Set up the phospho lab to run custom analytics jobs on your logs

Update logs from a DataFrame

After running your analytics jobs, you might want to update the logs with the results.

You can use the push_tasks_df function to push the updated data back to Phospho. This will override the specified fields in the logs.

# Fetch the 3 latest tasks
tasks_df = phospho.tasks_df(limit=3)

Update columns

Make changes to columns. Not all columns are updatable. This is to prevent accidental data loss.

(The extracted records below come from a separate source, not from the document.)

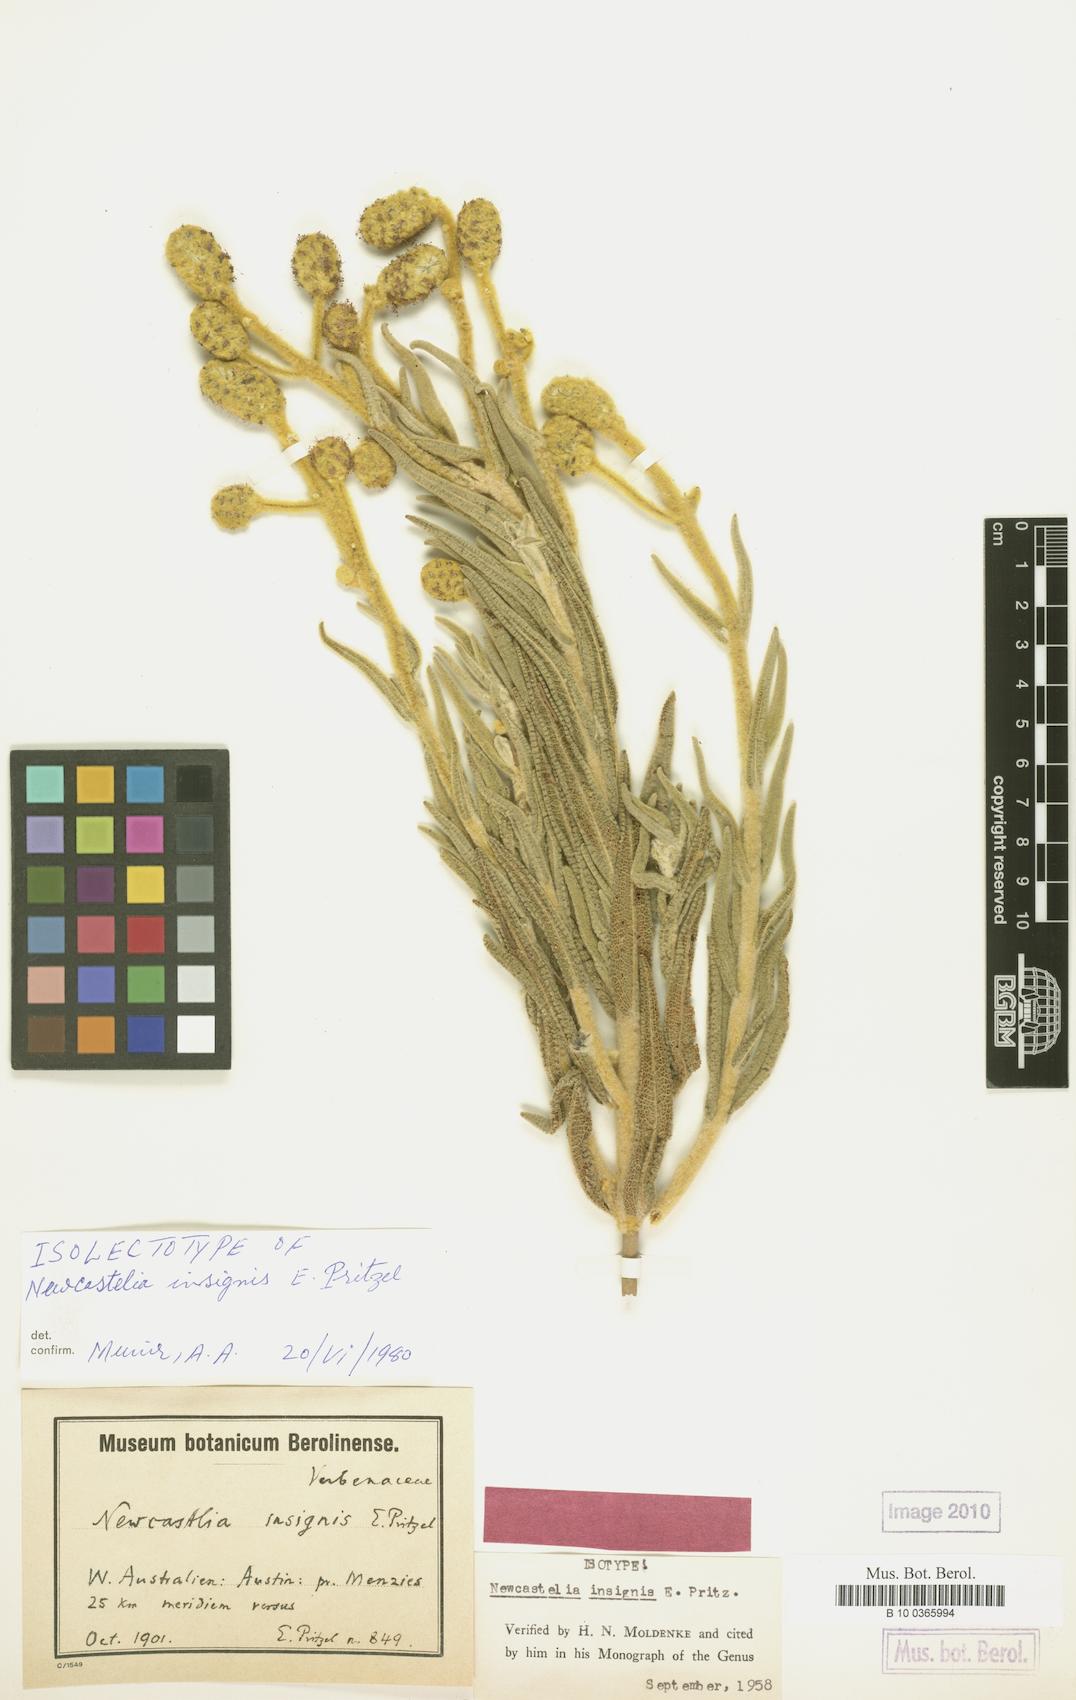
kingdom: Plantae
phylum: Tracheophyta
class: Magnoliopsida
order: Lamiales
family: Lamiaceae
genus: Apatelantha
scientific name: Apatelantha insignis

Here is the list of updatable columns: - task_eval: Literal["success", "failure"] - task_eval_source: str - task_eval_at: datetime - task_metadata: Dict[str, object] (Note: this will override the whole metadata object, not just the specified keys)

If you need to update more fields, feel free to open an issue on the GitHub repository, submit a PR, or directly reach out.

# Make some changes
tasks_df["task_eval"] = "success"
tasks_df["task_metadata"] = tasks_df["task_metadata"].apply(
    # To avoid overriding the whole metadata object, use **x to unpack the existing metadata
    lambda x: {**x, "new_key": "new_value", "stuff": 44}
)

Push updated data

To push the updated data back to Phospho, use the push_tasks_df function. - You need to pass the task_id - As a best practice, pass only the columns you want to update.

# Select only the columns you want to update
phospho.push_tasks_df(tasks_df[["task_id", "task_eval"]])

# To check that the data has been updated
phospho.tasks_df(limit=3)

You're all set. Your custom analytics are now also available in the Phospho UI.